Data for the task
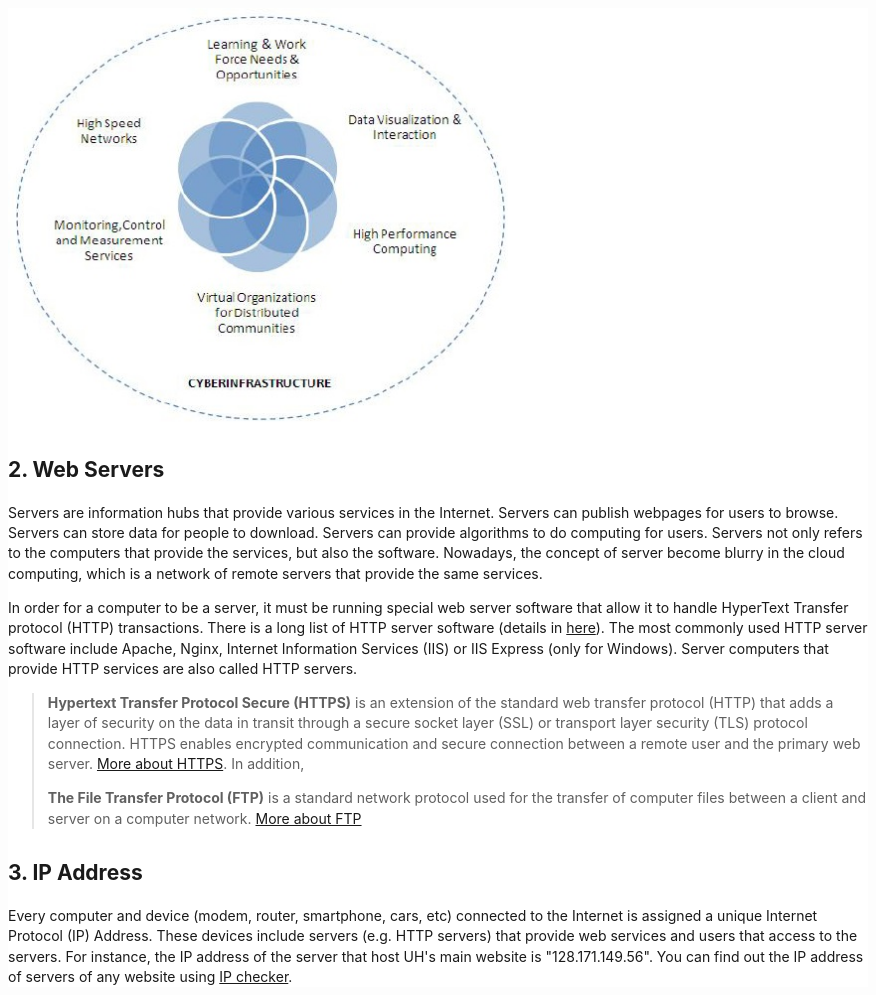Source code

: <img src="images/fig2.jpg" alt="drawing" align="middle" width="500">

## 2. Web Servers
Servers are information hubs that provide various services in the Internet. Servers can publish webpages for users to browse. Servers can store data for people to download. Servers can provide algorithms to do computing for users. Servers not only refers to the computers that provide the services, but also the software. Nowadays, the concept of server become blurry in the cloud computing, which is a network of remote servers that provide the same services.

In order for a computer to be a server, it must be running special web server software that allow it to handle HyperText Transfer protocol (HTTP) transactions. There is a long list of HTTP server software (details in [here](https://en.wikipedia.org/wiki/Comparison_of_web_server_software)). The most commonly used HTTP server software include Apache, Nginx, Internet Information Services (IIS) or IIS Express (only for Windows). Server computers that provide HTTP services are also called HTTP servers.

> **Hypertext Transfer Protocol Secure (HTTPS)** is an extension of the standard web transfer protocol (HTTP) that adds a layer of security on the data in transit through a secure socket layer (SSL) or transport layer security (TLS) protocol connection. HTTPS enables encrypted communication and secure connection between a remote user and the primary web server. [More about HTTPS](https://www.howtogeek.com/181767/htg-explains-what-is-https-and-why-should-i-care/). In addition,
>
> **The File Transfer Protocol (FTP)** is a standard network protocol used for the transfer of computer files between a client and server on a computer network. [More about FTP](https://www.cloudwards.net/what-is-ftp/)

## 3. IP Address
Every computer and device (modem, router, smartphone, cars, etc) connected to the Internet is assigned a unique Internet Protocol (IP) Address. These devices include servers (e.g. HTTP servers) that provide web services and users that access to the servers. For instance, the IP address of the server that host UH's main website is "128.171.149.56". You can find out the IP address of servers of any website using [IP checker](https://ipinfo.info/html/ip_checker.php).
==
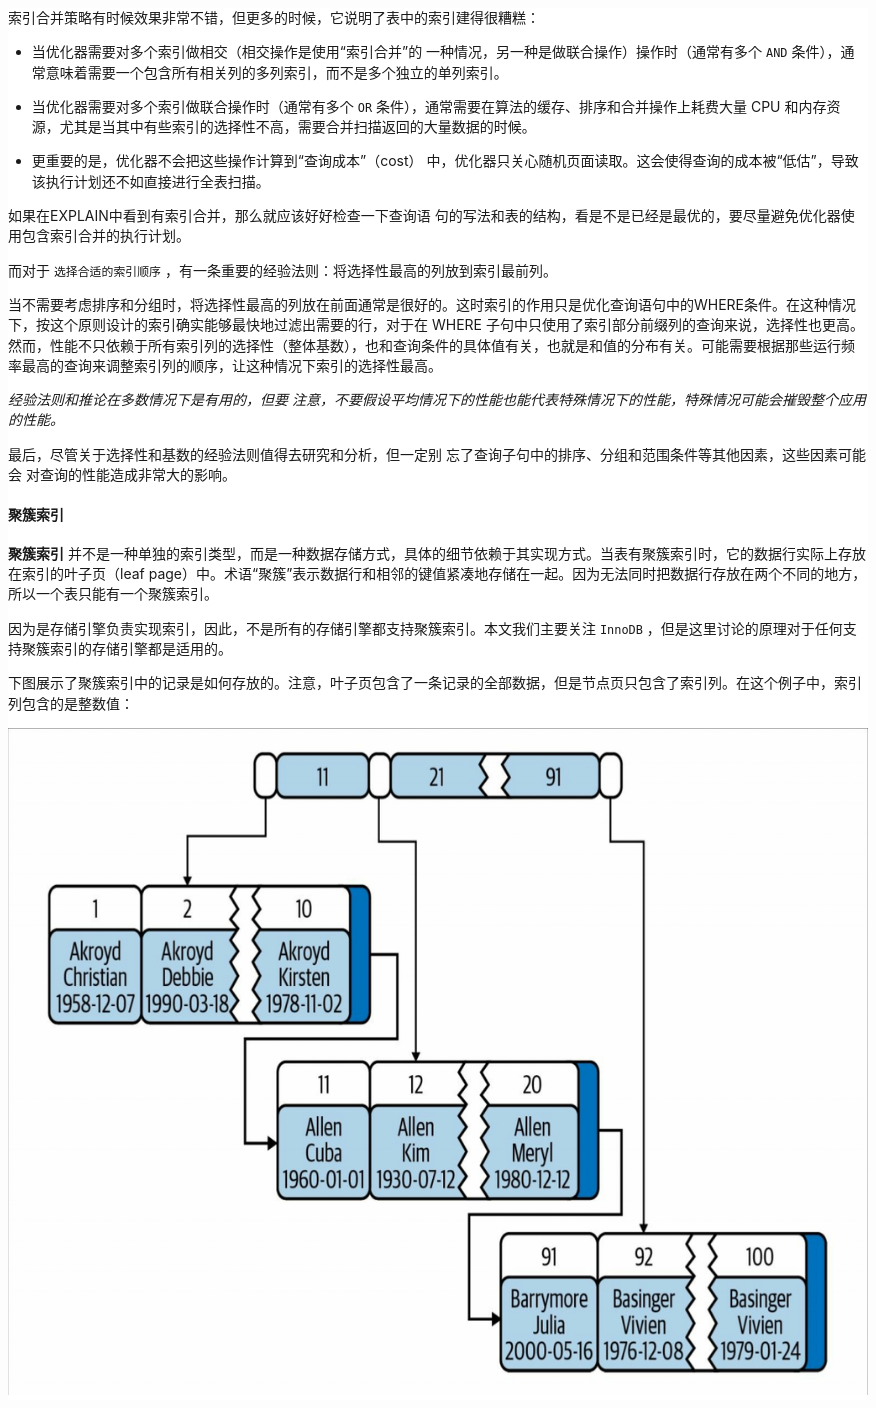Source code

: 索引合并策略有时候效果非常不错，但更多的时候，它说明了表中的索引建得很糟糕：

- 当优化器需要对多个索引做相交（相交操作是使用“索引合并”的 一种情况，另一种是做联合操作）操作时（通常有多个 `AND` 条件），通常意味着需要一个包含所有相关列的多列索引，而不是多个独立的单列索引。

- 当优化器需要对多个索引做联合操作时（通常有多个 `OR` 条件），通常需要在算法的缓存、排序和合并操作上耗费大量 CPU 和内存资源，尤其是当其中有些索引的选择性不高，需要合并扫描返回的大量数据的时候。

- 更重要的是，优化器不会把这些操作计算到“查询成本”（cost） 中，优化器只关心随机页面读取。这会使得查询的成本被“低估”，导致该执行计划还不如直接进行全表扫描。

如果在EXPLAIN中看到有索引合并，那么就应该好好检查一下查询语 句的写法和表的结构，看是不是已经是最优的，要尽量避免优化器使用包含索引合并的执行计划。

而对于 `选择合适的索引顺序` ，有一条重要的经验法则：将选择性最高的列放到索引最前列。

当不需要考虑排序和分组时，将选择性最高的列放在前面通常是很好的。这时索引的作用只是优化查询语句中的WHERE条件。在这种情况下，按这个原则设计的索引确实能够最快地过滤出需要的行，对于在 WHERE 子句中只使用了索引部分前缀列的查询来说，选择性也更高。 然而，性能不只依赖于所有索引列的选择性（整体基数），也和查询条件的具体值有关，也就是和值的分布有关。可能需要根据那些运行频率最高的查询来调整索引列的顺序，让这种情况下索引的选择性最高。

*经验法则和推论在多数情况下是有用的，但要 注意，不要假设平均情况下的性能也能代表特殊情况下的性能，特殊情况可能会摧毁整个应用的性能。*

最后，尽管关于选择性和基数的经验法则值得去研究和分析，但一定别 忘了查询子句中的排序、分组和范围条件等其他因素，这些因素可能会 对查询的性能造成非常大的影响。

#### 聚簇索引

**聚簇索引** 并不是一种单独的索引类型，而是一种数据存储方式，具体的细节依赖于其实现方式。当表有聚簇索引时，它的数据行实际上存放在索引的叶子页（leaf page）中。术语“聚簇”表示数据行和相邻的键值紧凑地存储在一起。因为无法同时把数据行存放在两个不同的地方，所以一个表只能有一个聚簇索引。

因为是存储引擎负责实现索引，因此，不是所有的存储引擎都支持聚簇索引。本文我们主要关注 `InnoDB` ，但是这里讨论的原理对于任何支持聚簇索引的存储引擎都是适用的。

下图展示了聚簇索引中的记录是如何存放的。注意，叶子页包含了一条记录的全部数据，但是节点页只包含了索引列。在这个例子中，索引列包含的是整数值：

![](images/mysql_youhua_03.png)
==
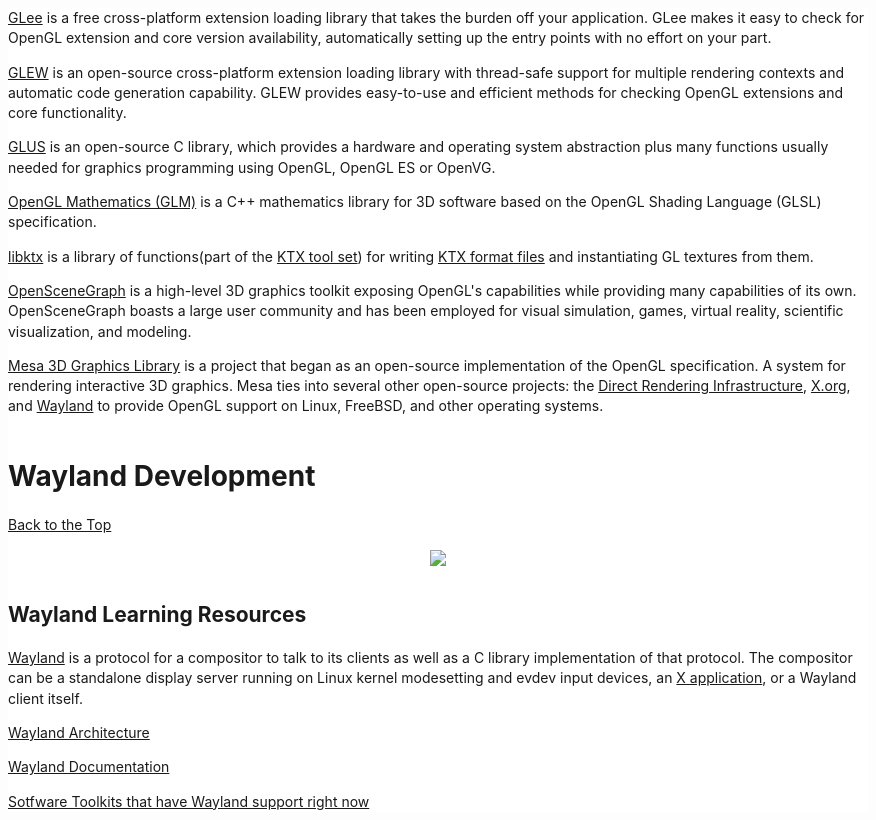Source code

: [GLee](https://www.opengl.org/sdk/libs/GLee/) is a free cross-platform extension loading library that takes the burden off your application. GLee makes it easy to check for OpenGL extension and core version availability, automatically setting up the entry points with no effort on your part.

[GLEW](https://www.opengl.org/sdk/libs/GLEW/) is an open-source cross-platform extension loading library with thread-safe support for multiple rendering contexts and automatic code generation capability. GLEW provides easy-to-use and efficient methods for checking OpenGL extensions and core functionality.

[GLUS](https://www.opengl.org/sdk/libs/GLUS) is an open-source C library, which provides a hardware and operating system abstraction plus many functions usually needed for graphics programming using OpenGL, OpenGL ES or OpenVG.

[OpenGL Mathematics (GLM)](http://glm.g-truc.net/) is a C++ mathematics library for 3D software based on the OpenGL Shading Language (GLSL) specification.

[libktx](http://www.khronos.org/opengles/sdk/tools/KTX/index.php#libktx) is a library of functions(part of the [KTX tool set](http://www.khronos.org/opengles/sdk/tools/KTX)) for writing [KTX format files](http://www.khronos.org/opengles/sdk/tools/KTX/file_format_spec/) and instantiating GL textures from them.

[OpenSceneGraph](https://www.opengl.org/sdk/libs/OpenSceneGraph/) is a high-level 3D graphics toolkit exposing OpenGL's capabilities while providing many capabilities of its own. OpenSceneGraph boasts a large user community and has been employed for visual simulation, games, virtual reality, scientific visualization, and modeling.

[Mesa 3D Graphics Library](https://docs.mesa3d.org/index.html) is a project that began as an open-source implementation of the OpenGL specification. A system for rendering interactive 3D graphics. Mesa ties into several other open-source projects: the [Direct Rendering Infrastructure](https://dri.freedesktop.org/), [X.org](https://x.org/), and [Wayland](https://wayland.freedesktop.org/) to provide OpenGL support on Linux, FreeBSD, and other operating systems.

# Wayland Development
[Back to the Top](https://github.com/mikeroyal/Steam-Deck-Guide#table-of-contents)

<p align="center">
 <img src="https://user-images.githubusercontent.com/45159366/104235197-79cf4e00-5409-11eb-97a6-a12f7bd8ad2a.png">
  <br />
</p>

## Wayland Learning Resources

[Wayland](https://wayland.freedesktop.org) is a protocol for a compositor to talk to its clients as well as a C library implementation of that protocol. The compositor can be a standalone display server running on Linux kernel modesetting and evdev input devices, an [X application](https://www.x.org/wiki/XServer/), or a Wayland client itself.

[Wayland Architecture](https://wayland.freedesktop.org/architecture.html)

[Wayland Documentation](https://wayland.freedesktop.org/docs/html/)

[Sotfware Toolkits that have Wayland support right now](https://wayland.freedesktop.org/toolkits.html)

Exercise goal
Search the listing above for the word "files", and copy every line that has it.

Task output
> **The File Transfer Protocol (FTP)** is a standard network protocol used for the transfer of computer files between a client and server on a computer network. [More about FTP](https://www.cloudwards.net/what-is-ftp/)
[libktx](http://www.khronos.org/opengles/sdk/tools/KTX/index.php#libktx) is a library of functions(part of the [KTX tool set](http://www.khronos.org/opengles/sdk/tools/KTX)) for writing [KTX format files](http://www.khronos.org/opengles/sdk/tools/KTX/file_format_spec/) and instantiating GL textures from them.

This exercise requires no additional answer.